WORK ORDER
Would you print the records as they stand, down to the last character?

Collected data entries
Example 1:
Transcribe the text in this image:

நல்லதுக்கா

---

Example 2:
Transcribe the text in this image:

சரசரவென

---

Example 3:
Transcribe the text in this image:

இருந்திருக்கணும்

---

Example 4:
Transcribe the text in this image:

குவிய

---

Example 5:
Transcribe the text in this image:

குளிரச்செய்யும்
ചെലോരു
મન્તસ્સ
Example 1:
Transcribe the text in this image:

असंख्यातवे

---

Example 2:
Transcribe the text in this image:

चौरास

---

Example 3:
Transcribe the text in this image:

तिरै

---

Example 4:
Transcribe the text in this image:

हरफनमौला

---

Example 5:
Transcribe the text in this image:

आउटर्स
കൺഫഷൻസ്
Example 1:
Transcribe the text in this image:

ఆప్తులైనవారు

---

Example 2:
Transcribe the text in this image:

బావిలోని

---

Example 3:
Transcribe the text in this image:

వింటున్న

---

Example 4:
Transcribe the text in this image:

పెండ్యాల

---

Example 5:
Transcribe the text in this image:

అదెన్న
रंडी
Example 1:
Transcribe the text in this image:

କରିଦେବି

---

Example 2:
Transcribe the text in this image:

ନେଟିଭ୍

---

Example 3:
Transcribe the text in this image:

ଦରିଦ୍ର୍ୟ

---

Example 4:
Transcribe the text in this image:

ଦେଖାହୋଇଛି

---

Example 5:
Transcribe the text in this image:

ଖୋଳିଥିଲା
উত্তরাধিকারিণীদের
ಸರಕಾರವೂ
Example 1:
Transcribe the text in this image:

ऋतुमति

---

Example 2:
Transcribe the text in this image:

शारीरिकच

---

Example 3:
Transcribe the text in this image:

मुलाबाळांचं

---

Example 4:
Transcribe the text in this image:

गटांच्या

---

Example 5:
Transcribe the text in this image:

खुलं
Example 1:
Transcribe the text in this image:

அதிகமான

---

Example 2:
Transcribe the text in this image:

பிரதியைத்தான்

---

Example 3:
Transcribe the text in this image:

RESULT OF THIS TASK
Example 1:
Transcribe the text in this image:

நல்லதுக்கா

---

Example 2:
Transcribe the text in this image:

சரசரவென

---

Example 3:
Transcribe the text in this image:

இருந்திருக்கணும்

---

Example 4:
Transcribe the text in this image:

குவிய

---

Example 5:
Transcribe the text in this image:

குளிரச்செய்யும்
ചെലോരു
મન્તસ્સ
Example 1:
Transcribe the text in this image:

असंख्यातवे

---

Example 2:
Transcribe the text in this image:

चौरास

---

Example 3:
Transcribe the text in this image:

तिरै

---

Example 4:
Transcribe the text in this image:

हरफनमौला

---

Example 5:
Transcribe the text in this image:

आउटर्स
കൺഫഷൻസ്
Example 1:
Transcribe the text in this image:

ఆప్తులైనవారు

---

Example 2:
Transcribe the text in this image:

బావిలోని

---

Example 3:
Transcribe the text in this image:

వింటున్న

---

Example 4:
Transcribe the text in this image:

పెండ్యాల

---

Example 5:
Transcribe the text in this image:

అదెన్న
रंडी
Example 1:
Transcribe the text in this image:

କରିଦେବି

---

Example 2:
Transcribe the text in this image:

ନେଟିଭ୍

---

Example 3:
Transcribe the text in this image:

ଦରିଦ୍ର୍ୟ

---

Example 4:
Transcribe the text in this image:

ଦେଖାହୋଇଛି

---

Example 5:
Transcribe the text in this image:

ଖୋଳିଥିଲା
উত্তরাধিকারিণীদের
ಸರಕಾರವೂ
Example 1:
Transcribe the text in this image:

ऋतुमति

---

Example 2:
Transcribe the text in this image:

शारीरिकच

---

Example 3:
Transcribe the text in this image:

मुलाबाळांचं

---

Example 4:
Transcribe the text in this image:

गटांच्या

---

Example 5:
Transcribe the text in this image:

खुलं
Example 1:
Transcribe the text in this image:

அதிகமான

---

Example 2:
Transcribe the text in this image:

பிரதியைத்தான்

---

Example 3:
Transcribe the text in this image:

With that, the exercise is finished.